The pattern corresponds to a regular expression: here, we specify a regular expression of minimum 6 A followed anything.
The pattern being a regular expression to identity and remove with whatever is behind it, we set the pattern_type to "regexp".
With this `read_features` table we can perform an `parse_read`:
``` r
report = parse_reads(
fastq_file = "../extdata/pre-processing_examples/Example_3.fastq.gz",
features = rf,
force = TRUE)
report
#> # A tibble: 2 × 2
#> is_valid_readseq count
#>
#> 1 FALSE 1788
#> 2 TRUE 8212
```
The report indicates that among the 10000 reads, only 8212 were valid due to the validity of *readseq*.

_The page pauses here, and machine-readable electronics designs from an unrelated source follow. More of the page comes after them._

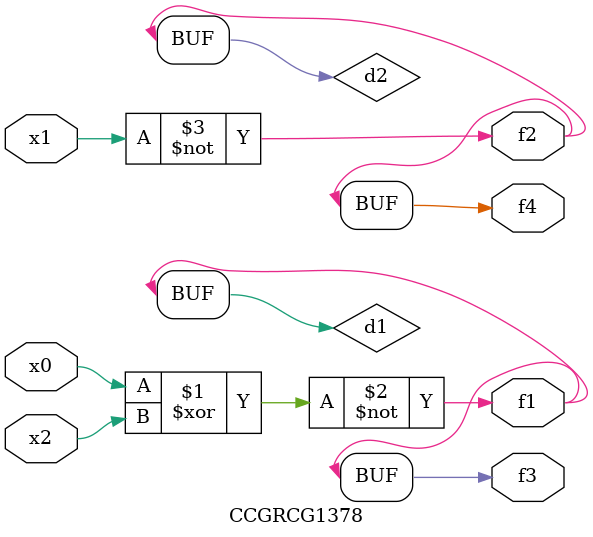
<source format=v>
module CCGRCG1378(
	input x0, x1, x2,
	output f1, f2, f3, f4
);

	wire d1, d2, d3;

	xnor (d1, x0, x2);
	nand (d2, x1);
	nor (d3, x1, x2);
	assign f1 = d1;
	assign f2 = d2;
	assign f3 = d1;
	assign f4 = d2;
endmodule

</source>
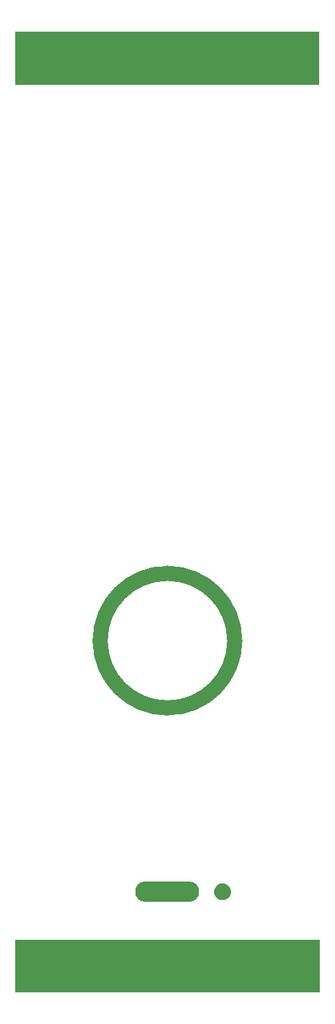
<source format=gbs>
G04 Layer: BottomSolderMaskLayer*
G04 EasyEDA v6.5.29, 2023-07-18 11:26:45*
G04 dee4f192ebb34c66a732ff03969ef4b9,5a6b42c53f6a479593ecc07194224c93,10*
G04 Gerber Generator version 0.2*
G04 Scale: 100 percent, Rotated: No, Reflected: No *
G04 Dimensions in millimeters *
G04 leading zeros omitted , absolute positions ,4 integer and 5 decimal *
%FSLAX45Y45*%
%MOMM*%

%ADD10O,6.6032126X3.4031936000000003*%
%ADD11O,8.543188400000002X2.7631898*%
%ADD12C,2.0000*%

%LPD*%
G36*
X2768600Y1457299D02*
G01*
X2758897Y1456893D01*
X2754071Y1456385D01*
X2744520Y1454708D01*
X2735173Y1452219D01*
X2726029Y1448968D01*
X2717241Y1444904D01*
X2708808Y1440129D01*
X2700782Y1434642D01*
X2693314Y1428445D01*
X2686405Y1421688D01*
X2680055Y1414322D01*
X2674416Y1406448D01*
X2669438Y1398117D01*
X2665171Y1389380D01*
X2661716Y1380337D01*
X2659024Y1371041D01*
X2657195Y1361490D01*
X2656535Y1356715D01*
X2655925Y1347012D01*
X2656128Y1337310D01*
X2656535Y1332484D01*
X2658008Y1322933D01*
X2659024Y1318158D01*
X2661716Y1308862D01*
X2665171Y1299819D01*
X2669438Y1291082D01*
X2674416Y1282750D01*
X2680055Y1274876D01*
X2686405Y1267510D01*
X2693314Y1260754D01*
X2700782Y1254556D01*
X2708808Y1249070D01*
X2717241Y1244295D01*
X2726029Y1240231D01*
X2735173Y1236980D01*
X2744520Y1234490D01*
X2754071Y1232814D01*
X2763774Y1232001D01*
X2773476Y1232001D01*
X2783128Y1232814D01*
X2792679Y1234490D01*
X2802026Y1236980D01*
X2811170Y1240231D01*
X2820009Y1244295D01*
X2828442Y1249070D01*
X2836418Y1254556D01*
X2843885Y1260754D01*
X2850845Y1267510D01*
X2857144Y1274876D01*
X2862834Y1282750D01*
X2867761Y1291082D01*
X2872028Y1299819D01*
X2875483Y1308862D01*
X2878175Y1318158D01*
X2880004Y1327708D01*
X2880664Y1332484D01*
X2881274Y1342186D01*
X2881071Y1351889D01*
X2880664Y1356715D01*
X2879191Y1366266D01*
X2878175Y1371041D01*
X2875483Y1380337D01*
X2872028Y1389380D01*
X2867761Y1398117D01*
X2862834Y1406448D01*
X2857144Y1414322D01*
X2850845Y1421688D01*
X2843885Y1428445D01*
X2836418Y1434642D01*
X2828442Y1440129D01*
X2820009Y1444904D01*
X2811170Y1448968D01*
X2802026Y1452219D01*
X2792679Y1454708D01*
X2783128Y1456385D01*
X2773476Y1457198D01*
G37*
G36*
X2768600Y1457299D02*
G01*
X2758897Y1456893D01*
X2754071Y1456385D01*
X2744520Y1454708D01*
X2735173Y1452219D01*
X2726029Y1448968D01*
X2717241Y1444904D01*
X2708808Y1440129D01*
X2700782Y1434642D01*
X2693314Y1428445D01*
X2686405Y1421688D01*
X2680055Y1414322D01*
X2674416Y1406448D01*
X2669438Y1398117D01*
X2665171Y1389380D01*
X2661716Y1380337D01*
X2659024Y1371041D01*
X2657195Y1361490D01*
X2656535Y1356715D01*
X2655925Y1347012D01*
X2656128Y1337310D01*
X2656535Y1332484D01*
X2658008Y1322933D01*
X2659024Y1318158D01*
X2661716Y1308862D01*
X2665171Y1299819D01*
X2669438Y1291082D01*
X2674416Y1282750D01*
X2680055Y1274876D01*
X2686405Y1267510D01*
X2693314Y1260754D01*
X2700782Y1254556D01*
X2708808Y1249070D01*
X2717241Y1244295D01*
X2726029Y1240231D01*
X2735173Y1236980D01*
X2744520Y1234490D01*
X2754071Y1232814D01*
X2763774Y1232001D01*
X2773476Y1232001D01*
X2783128Y1232814D01*
X2792679Y1234490D01*
X2802026Y1236980D01*
X2811170Y1240231D01*
X2820009Y1244295D01*
X2828442Y1249070D01*
X2836418Y1254556D01*
X2843885Y1260754D01*
X2850845Y1267510D01*
X2857144Y1274876D01*
X2862834Y1282750D01*
X2867761Y1291082D01*
X2872028Y1299819D01*
X2875483Y1308862D01*
X2878175Y1318158D01*
X2880004Y1327708D01*
X2880664Y1332484D01*
X2881274Y1342186D01*
X2881071Y1351889D01*
X2880664Y1356715D01*
X2879191Y1366266D01*
X2878175Y1371041D01*
X2875483Y1380337D01*
X2872028Y1389380D01*
X2867761Y1398117D01*
X2862834Y1406448D01*
X2857144Y1414322D01*
X2850845Y1421688D01*
X2843885Y1428445D01*
X2836418Y1434642D01*
X2828442Y1440129D01*
X2820009Y1444904D01*
X2811170Y1448968D01*
X2802026Y1452219D01*
X2792679Y1454708D01*
X2783128Y1456385D01*
X2773476Y1457198D01*
G37*
D10*
G01*
X685800Y12573000D03*
G01*
X3378200Y330200D03*
D11*
G01*
X2032000Y1346200D03*
D12*
G75*
G01
X2931998Y4699000D02*
G03X2931998Y4699000I-899998J0D01*
G36*
X0Y12839700D02*
G01*
X4064000Y12839700D01*
X4064000Y12128500D01*
X0Y12128500D01*
G37*
G36*
X0Y698500D02*
G01*
X4066108Y698500D01*
X4066108Y0D01*
X0Y0D01*
G37*
M02*

</source>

Note that the invalidity of *readseq* may also be due to too short read after the removal of the poly A.
``` r
fq_streamer = FastqStreamer("../extdata/pre-processing_examples/Example_3_demux/Example_3_valid.fastq.gz")
sr <- yield(fq_streamer)
close(fq_streamer)
sr@sread
#> DNAStringSet object of length 8212:
#> width seq
#> [1] 50 TGGGGGTAGCGAGCTTGTGGGAAGCGGTCTTTGGCGATGTGGGGGTTAAA
#> [2] 22 TTCGAATCCTACATCTGGAGCC
#> [3] 50 ATTATCCAGTCCATGTCTTTGATTATTGCCATGATGTATATTGGGGCTAA
#> [4] 40 AATTCTTGGTGTAGGGGTAAAATCCGTAGAGATCAAGAGG
#> [5] 50 AATGGGGTGCACAAAGAGAAGCAATACTGCGAAGTGGAGCCAATCTTCAA
#> ... ... ...
#> [8208] 50 CACCGCCCGTCACACCATGGGAGTTGTGTTTGCCTTAAGTCAGGATGCTA
#> [8209] 25 CATTAAAGGCGAAGGAGTCTTATAC
#> [8210] 33 ATTGGAGTGAAGGCAAATCCACCTCTGTATTTG
#> [8211] 50 AGCACCGCTATAGGAACTCAACCTATGGTTCACCTTTGCATCAGCATTGA
#> [8212] 26 CACACCATGGGAGTTGTGTTTGCCCC
```
As we can see, poly A are removed from the reads, generating reads of different lengths.
It is possible to set a minimal length allowed in the `parse_reads` function (default is 18).